[pypy-dev] Helping with STM at the PyCon 2013 (Santa Clara) sprints

Mon Feb 18 14:27:11 CET 2013

I got frustrated with my (actually dying now) local box and signed up
for AWS. Using an m1.medium instance to build pypy (~100 minutes), and
then upgrading it to a c1.xlarge (claims to be 8 virtual cores of 2.5
ECU each).

With the same sample program, I see the expected kinds of speedups! :D
So using VMWare is right out.

Hopefully that info is useful for someone else in the future. :)

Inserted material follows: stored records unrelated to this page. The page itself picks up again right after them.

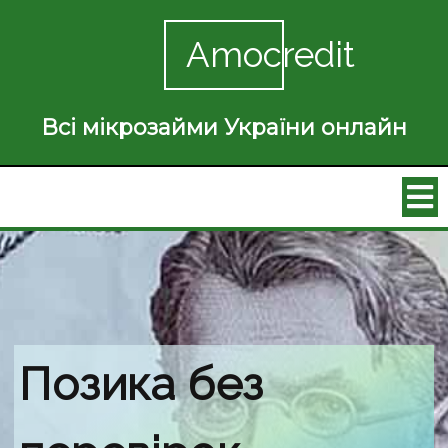
Amocredit
Всі мікрозайми України онлайн
Позика без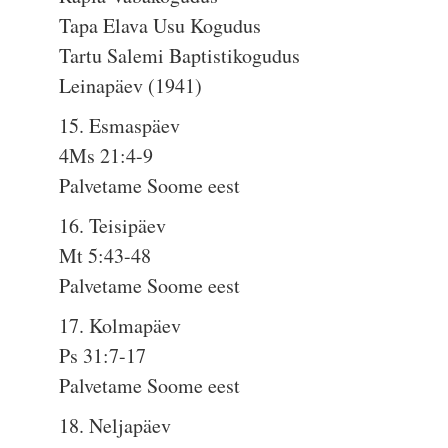
Tapa Elava Usu Kogudus
Tartu Salemi Baptistikogudus
Leinapäev (1941)
15. Esmaspäev
4Ms 21:4-9
Palvetame Soome eest
16. Teisipäev
Mt 5:43-48
Palvetame Soome eest
17. Kolmapäev
Ps 31:7-17
Palvetame Soome eest
18. Neljapäev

On Sun, Feb 17, 2013 at 6:38 PM, Taavi Burns <taavi.burns at gmail.com> wrote:
> That's great, thanks! I did get it to work when you wrote earlier, but
> it's definitely faster now.
>
> I tried a ridiculously simple and no-conflict parallel program and
> came up with this, which gave me some questionable performance numbers
> from a build of 65ec96e15463:
>
> taavi at pypy:~/pypy/pypy/goal$ ./pypy-c -m timeit -s 'import
> transaction; transaction.set_num_threads(1)' '
> def foo():
>    x = 0
>    for y in range(100000):
>        x += y
> transaction.add(foo)
> transaction.add(foo)
> transaction.run()'
> 10 loops, best of 3: 198 msec per loop
>
> taavi at pypy:~/pypy/pypy/goal$ ./pypy-c -m timeit -s 'import
> transaction; transaction.set_num_threads(2)' '
> def foo():
>    x = 0
>    for y in range(100000):
>        x += y
> transaction.add(foo)
> transaction.add(foo)
> transaction.run()'
> 10 loops, best of 3: 415 msec per loop
>
>
> It's entirely possible that this is an effect of running inside a
> VMWare guest (set to use 2 cores) running on my Core2Duo laptop. If
> this is the case, I'll refrain from trying to do anything remotely
> like benchmarking in this environment in the future. :)
>
> Would it be more helpful (if I want to contribute to STM) to use
> something like a high-CPU EC2 instance, or should I look at obtaining
> something like an 8-real-core AMD X8?
>
> (my venerable X2 has started to disagree with its RAM, so it's prime
> for retirement)
>
> Thanks!
>
> On Sun, Feb 17, 2013 at 3:58 AM, Armin Rigo <arigo at tunes.org> wrote:
>> Hi Taavi,
>>
>> I finally fixed pypy-stm with signals.  Now I'm getting again results
>> that scale with the number of processors.
>>
>> Note that it stops scaling up at some point, around 4 or 6 threads, on
>> machines I tried it on.  I suspect it's related to the fact that
>> physical processors have 4 or 6 cores internally, but the results are
>> still a bit inconsistent.  Using the "taskset" command to force the
>> threads to run on particular physical sockets seems to help a little
>> bit with some numbers.  Fwiw, I got the maximum throughput on a
>> 24-cores machine by really running 24 threads, but that seems
>> wasteful, as it is only 25% better than running 6 threads on one
>> physical socket.
>>
>> The next step will be trying to reduce the overhead, currently
>> considerable (about 10x slower than CPython, too much to ever have any
>> net benefit).  Also high on the list is fixing the constant memory
>> leak (i.e. implementing major garbage collection steps).
>>
>>
>> A bientôt,
>>
>> Armin.
>
>
>
> --
> taa
> /*eof*/

--
taa
/*eof*/